Zelensky justified the attacks in a social media post that said Ukraine was responding to Russia’s attack on Kyiv on May 14 that killed at least 24 people, including three children and left at least 48 injured.

“Our responses to Russia’s prolongation of the war and strikes on our cities and communities are quite fair,” Zelensky wrote. 

Russian Military Bloggers Angered 

The Kremlin acknowledged the Ukrainian strikes, with Putin’s spokesman Dmitry Peskov saying on Sunday in an interview that Moscow was open to dialogue with the European Union over the war.  

However, while Russian state channels briefly reported the Ukrainian strikes it was up to the so-called Russian patriot Telegram channels to acknowledge Ukraine’s increasing strike capabilities, with criticism aimed at the perceived ineffectiveness of Russian air defenses. 

One milblogger condemned shutdowns of mobile internet in the Russian capital as ineffective in curbing Ukrainian strikes. Others criticized Peskov’s response as inadequate and called for a unified air defense network and early-warning system around Moscow.

The ISW said the weekend’s strikes “proved that Russia is unable to effectively defend the Russian capital.” 

“No air defense can fully protect such a vast space against repeated, relatively cheap, adaptable drone attacks,” Colson said. “Ukraine may not be breaking Russia at the front, but it is increasingly able to expose Russia’s vulnerability at home.”

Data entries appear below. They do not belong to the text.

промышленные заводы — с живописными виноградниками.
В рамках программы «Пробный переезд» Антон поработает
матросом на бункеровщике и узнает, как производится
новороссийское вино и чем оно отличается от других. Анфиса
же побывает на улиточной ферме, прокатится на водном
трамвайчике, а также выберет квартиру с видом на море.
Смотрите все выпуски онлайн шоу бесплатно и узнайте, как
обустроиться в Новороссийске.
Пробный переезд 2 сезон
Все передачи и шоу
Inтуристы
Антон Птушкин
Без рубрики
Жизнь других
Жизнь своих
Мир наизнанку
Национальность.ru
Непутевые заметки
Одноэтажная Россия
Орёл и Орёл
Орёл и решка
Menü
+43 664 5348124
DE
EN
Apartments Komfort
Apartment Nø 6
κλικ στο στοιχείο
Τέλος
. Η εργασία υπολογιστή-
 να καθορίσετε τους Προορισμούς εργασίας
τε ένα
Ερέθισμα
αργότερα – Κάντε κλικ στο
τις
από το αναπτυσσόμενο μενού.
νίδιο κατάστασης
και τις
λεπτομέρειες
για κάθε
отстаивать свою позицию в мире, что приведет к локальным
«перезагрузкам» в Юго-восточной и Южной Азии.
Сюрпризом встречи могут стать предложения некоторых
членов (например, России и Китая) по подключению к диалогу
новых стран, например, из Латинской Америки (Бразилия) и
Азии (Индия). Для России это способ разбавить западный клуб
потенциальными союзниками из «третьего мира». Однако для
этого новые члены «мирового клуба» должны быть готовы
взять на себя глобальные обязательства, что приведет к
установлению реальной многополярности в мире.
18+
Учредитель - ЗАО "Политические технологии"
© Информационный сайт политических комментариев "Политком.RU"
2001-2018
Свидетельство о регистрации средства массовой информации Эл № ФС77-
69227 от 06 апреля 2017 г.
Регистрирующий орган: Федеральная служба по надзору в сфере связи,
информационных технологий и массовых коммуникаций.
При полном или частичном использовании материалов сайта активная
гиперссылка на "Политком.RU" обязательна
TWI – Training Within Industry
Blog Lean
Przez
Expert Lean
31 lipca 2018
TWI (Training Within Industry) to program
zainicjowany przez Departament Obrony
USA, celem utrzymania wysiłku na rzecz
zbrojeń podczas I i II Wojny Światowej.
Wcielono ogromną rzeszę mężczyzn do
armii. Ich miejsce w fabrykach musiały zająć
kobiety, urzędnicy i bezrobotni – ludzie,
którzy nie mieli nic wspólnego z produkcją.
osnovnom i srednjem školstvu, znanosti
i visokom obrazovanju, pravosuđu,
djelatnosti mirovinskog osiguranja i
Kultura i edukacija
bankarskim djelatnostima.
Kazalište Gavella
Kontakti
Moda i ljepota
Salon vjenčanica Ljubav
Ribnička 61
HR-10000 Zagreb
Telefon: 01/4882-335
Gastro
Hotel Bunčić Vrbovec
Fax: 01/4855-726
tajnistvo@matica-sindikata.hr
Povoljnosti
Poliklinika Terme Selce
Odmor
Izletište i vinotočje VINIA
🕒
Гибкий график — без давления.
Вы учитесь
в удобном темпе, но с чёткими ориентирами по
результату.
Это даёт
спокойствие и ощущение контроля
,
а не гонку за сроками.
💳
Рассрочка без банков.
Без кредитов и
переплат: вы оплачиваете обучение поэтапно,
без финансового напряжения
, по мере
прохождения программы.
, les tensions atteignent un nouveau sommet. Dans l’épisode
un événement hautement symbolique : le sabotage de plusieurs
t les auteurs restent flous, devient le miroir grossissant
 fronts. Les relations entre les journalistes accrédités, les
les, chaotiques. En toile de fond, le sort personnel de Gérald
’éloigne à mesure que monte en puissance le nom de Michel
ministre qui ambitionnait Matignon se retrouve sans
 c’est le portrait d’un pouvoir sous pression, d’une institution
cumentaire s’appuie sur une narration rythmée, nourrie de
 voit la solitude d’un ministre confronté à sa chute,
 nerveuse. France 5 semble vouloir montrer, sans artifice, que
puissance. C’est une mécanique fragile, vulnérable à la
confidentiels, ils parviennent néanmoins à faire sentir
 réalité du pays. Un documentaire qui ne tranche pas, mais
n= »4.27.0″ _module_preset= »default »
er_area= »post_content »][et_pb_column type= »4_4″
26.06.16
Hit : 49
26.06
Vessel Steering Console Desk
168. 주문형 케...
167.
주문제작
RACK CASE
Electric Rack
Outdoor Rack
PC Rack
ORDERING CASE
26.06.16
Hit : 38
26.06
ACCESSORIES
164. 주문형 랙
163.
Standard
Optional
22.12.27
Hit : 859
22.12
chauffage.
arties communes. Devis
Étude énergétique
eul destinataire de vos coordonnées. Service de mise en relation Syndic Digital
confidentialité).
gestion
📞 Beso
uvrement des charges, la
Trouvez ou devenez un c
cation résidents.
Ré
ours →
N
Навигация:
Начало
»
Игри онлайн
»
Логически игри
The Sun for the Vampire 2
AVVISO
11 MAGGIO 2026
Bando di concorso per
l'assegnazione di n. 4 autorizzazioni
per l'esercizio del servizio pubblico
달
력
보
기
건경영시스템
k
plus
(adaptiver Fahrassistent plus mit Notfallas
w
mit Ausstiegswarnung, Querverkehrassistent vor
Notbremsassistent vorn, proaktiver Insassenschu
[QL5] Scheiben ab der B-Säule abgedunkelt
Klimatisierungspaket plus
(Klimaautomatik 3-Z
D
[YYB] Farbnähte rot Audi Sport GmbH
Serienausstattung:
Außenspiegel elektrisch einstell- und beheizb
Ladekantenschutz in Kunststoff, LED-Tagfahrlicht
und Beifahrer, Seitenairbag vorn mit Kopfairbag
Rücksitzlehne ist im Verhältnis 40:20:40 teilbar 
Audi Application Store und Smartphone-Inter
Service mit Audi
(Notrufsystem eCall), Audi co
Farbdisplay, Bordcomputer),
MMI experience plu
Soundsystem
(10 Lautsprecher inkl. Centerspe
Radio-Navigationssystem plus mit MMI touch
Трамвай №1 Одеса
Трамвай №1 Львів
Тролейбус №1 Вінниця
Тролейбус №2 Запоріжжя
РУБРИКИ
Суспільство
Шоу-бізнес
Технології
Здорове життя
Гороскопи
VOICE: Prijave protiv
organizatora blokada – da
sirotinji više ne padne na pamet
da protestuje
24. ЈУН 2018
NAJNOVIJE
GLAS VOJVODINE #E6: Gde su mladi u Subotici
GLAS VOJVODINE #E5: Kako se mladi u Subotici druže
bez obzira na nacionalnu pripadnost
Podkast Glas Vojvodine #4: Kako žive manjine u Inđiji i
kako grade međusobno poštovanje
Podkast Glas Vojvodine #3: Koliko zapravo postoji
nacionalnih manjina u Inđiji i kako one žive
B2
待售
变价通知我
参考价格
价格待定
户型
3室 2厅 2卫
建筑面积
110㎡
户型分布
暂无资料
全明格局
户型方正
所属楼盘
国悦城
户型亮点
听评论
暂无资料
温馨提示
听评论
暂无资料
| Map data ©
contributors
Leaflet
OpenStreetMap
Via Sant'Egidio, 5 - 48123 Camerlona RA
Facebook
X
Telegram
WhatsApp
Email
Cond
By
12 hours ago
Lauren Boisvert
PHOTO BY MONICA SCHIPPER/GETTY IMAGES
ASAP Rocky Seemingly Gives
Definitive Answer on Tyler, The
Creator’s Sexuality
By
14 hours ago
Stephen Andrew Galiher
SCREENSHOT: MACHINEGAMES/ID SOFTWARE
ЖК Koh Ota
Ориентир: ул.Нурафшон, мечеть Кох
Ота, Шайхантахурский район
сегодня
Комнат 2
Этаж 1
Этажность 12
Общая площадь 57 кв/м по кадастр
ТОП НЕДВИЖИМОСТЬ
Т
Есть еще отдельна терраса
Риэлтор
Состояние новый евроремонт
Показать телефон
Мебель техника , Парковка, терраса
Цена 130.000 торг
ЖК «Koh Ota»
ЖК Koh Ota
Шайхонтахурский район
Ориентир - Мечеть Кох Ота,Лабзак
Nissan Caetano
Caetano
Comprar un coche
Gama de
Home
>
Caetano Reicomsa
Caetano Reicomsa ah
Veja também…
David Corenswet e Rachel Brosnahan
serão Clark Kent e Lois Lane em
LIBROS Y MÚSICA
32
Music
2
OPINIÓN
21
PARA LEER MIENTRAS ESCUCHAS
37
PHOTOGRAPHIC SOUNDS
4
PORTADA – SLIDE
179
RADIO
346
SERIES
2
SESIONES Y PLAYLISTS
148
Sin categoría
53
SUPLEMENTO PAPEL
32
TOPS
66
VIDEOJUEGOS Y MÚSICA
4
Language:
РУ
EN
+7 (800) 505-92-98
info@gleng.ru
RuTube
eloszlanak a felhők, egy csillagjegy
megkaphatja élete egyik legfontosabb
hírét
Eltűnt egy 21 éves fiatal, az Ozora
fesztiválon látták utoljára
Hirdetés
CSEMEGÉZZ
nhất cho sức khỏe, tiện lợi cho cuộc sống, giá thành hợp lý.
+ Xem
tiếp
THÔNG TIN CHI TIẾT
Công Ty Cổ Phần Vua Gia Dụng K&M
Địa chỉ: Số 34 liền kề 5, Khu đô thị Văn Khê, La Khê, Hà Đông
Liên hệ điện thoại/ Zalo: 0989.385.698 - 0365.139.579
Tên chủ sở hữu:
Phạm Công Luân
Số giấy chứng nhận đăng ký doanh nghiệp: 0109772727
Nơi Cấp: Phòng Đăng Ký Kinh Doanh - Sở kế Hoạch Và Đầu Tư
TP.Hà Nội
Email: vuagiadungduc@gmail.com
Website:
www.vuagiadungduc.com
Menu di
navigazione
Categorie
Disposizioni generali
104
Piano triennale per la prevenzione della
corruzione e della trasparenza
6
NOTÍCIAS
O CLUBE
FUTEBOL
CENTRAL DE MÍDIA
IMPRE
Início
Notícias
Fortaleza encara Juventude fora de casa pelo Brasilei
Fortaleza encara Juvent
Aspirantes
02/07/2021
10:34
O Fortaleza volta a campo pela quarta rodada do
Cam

Ukraine’s Growing Momentum 

Zelensky’s evening address on Sunday also described how Ukraine had been conducting more active battlefield operations over the weekend as he touted a “visible” shift in momentum.  

Ukrainian Commander-in-Chief Oleksandr Syrskyi said that momentum along the front line has shifted during a counteroffensive by Kyiv in which Ukrainian forces say they captured more territory in February than Russian troops. 

Zelensky said Kyiv’s forces had liberated around 154 square miles of Russian-occupied territory in eastern parts of the Zaporizhzhia and Dnipropetrovsk regions as of March, although this has not been independently confirmed.  

“The strikes and battlefield gains give Ukraine additional leverage in negotiations amid constant waves of Russian propaganda insisting that Moscow will inevitably win, that Ukraine is losing the war, and therefore must cede territory,” Revishvili said.

He added: “Despite the significant challenges and vulnerabilities that remain for the Ukrainian Armed Forces in certain sectors along the frontline, at this stage of the war it can be cautiously stated that Kyiv is gradually beginning to turn the tide in its favor.”